REQUIRED ACTIONS »
1. List every date or time span in the olive oil passage that is expressed with "B.C."
2. Proceed with the olive oil passage, writing on from its last sentence.

SUPPLIED PASSAGE »
********

Olive Oil

Liguria boasts an antique and excellent tradition in oil production, concentrated for the most part in the west, but there are also present some notable olive groves in the east.
From the oriental Mediterranean the use of olive oil for cooking spread slowly towards the West. The cultivation of olives came to Rome from Greece, through southern Italy after 580 B.C., when also the vines arrived on the hills of high Lazio and Etruria. In the classical period it was known in all the regions of the Mediterranean coast. There did not exist any substantial difference between the production of olive oil in the Near Orient to that of the classical world.
The paintings on the terracotta vases demonstrate how the olive was first tested to control the state of maturation and the quality: this was done by squeezing some of the fruit through a funnel into a small bottle and then controlling the taste and odour of the extracted oil.
The extraction of the oil was better done straight after the harvest; nevertheless sometimes the olives were stored on the pavement of the oil mill. As a first operation, the pulp had to be separated from the nut; and as the skin of the olives was very tenacious, the separation was done by means of crushing the fruit, this was followed by pressing.
The crushing was done in a very simple way, rolling a cylindrical stone to and fro over the olives placed in a container. The roller mill, known by the Romans as mola olearia, consisted of two cylindrical stones fixed at the same horizontal axis that was hinged vertically between them. When the central pin was rolled, the rollers turned rapidly at a adjustable distance above a flat receptacle that contained the olives. The pulp was separated in this way without crushing the nuts.
A perfected model - according to the story handed down by Pliny - was invented at Atene and was called trapetum: between the millstones and the bowl passing at a fixed distance of a Roman inch (1.8c.m.). In the Greek region of Olinto (in an excavation of which reports date back to the V century B.C.) was found five millstones of whose form and sistemation cleared up many doubts that were present in the minds of the archeologists.
The ancients, however, also knew a system of pressing defined as beam, of probably Aegean origins. On the island of this sea, in fact, the cultivation of olives dates back to the beginning of the Bronze Age, but the testimonies regarding the equipment used for the crushing belong to a more recent age.
The most antique remains known today are of an olive press and a bowl for squeezing the olives, which was found in Crete and refers to the Middle Minoan period (1800-1500 B.C.). A beam press for olives dating back to about 1500-1400 B.C. was also found in one of the Cicladi islands. The construction of the press of this type is clearly indicated on many painted vases, above all of those with black figures done by Athenian ceramists in the VI century B.C. The beam press applies the principle of a lever: a end is propped against a space on a wall, or between two pillars of stone; the other end is pulled down and often loaded with heavy stones.
The olives, arranged in sacks or on wooden tables, were squeezed under the central part of the beam.

********

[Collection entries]
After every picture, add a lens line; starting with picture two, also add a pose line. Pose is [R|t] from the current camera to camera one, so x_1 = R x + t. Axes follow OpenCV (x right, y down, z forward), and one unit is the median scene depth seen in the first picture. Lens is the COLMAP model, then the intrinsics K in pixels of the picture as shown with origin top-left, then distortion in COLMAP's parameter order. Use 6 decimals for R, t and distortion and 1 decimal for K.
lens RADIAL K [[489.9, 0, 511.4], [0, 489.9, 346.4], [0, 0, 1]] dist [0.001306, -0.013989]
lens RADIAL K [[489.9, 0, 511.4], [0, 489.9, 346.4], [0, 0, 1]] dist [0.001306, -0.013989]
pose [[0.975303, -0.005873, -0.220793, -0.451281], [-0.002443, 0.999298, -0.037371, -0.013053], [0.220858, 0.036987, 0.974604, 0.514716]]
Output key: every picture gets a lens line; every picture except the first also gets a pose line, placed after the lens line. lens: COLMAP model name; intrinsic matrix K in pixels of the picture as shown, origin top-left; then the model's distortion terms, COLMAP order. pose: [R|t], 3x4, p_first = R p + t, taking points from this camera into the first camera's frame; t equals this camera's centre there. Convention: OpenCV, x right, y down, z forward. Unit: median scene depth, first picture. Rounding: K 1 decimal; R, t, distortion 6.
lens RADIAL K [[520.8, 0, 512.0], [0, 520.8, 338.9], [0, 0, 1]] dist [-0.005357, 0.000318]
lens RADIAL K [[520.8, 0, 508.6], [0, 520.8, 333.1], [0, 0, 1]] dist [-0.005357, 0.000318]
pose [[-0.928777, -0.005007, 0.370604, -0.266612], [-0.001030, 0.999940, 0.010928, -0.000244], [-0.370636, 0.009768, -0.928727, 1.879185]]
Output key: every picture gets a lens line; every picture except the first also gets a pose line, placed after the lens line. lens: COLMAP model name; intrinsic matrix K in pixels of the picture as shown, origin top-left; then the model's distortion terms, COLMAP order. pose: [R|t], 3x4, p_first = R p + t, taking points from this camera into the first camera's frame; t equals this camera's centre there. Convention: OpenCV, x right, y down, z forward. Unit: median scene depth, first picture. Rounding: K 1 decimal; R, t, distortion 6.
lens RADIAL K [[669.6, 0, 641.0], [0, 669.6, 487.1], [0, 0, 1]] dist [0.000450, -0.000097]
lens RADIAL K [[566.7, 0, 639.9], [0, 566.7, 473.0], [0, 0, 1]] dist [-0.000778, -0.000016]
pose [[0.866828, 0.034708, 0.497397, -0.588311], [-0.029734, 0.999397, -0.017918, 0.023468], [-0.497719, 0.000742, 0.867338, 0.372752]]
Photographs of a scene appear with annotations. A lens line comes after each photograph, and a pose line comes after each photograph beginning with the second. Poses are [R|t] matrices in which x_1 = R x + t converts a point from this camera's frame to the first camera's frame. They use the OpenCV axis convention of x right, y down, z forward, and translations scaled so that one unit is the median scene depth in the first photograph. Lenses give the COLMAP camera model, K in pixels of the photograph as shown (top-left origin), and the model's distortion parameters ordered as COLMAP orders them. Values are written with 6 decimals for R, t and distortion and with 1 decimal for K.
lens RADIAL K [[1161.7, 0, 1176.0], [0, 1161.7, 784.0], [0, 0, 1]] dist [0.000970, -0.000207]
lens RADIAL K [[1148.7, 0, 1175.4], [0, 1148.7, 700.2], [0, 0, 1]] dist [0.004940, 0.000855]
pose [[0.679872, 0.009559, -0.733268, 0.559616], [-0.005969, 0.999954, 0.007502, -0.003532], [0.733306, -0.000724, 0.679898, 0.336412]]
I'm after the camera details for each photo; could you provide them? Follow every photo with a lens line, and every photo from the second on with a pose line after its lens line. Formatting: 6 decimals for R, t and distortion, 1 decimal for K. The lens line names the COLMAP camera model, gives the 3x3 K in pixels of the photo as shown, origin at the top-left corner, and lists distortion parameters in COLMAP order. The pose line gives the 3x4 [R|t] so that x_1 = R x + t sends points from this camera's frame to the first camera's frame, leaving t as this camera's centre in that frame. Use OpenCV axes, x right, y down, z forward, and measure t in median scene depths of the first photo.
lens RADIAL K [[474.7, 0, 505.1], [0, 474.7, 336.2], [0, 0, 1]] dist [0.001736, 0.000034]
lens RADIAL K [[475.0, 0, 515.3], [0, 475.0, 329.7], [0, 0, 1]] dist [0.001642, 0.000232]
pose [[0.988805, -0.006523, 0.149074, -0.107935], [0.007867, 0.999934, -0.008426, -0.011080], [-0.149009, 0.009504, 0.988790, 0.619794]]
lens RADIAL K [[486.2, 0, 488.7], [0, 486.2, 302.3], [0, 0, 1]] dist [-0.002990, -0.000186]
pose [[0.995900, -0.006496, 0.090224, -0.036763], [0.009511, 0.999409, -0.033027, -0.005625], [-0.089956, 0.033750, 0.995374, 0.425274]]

********

ANSWER SECTION »
1.
- 580 B.C.
- V century B.C.
- 1800-1500 B.C.
- 1500-1400 B.C.
- VI century B.C.

2.
The liquid extracted was left to rest in vats, until the water was drained away through narrow tubes arranged at the bottom of these. The separation of the oil from the watery liquid was essential, as this liquid contained a bitter substance that could ruin the good taste of the oil. Afterwards, it was possible to have a second and third pressing, every one of an inferior quality to that before, and after the pulp was soaked in hot water. Generally, in this way, there were produced three different qualities of oil: the first, to be used for cooking, the others to be used in cosmetics and toiletteries.
Probably oil had its original habitat in Syria and the first people who thought of transforming a wild plant into a domestic species where, without doubt, people who spoke a Semitic language.
From Syria the journey was relatively simple until the Aegean islands; equally easy was its transplant in Greece, where it found unexpected luck and application that made it, then, indispensable to the ancient people of the Mediterranean.
The Greeks themselves - with every probability - planted olive groves in those vast and fertile territories known as Magna Grecia, the coastal area of Apulia, of Calabria, Sicily and Campania.
Notwithstanding the great use of olive oil in classical antiquity, there is again those who maintain that the first Italian region where took root the cultivation of olives was in Liguria: here the plant must have been brought by the Crusaders after the year 1000, having known it in Palestine. But probably this episode refers only to those particular species of olives that grow favourably on the harsh coast of the Gulf of Genoa, blown by the wind, that of the west, and that of the east.
It is however, indisputable that the use of olive oil in Liguria was widely spread in Roman times.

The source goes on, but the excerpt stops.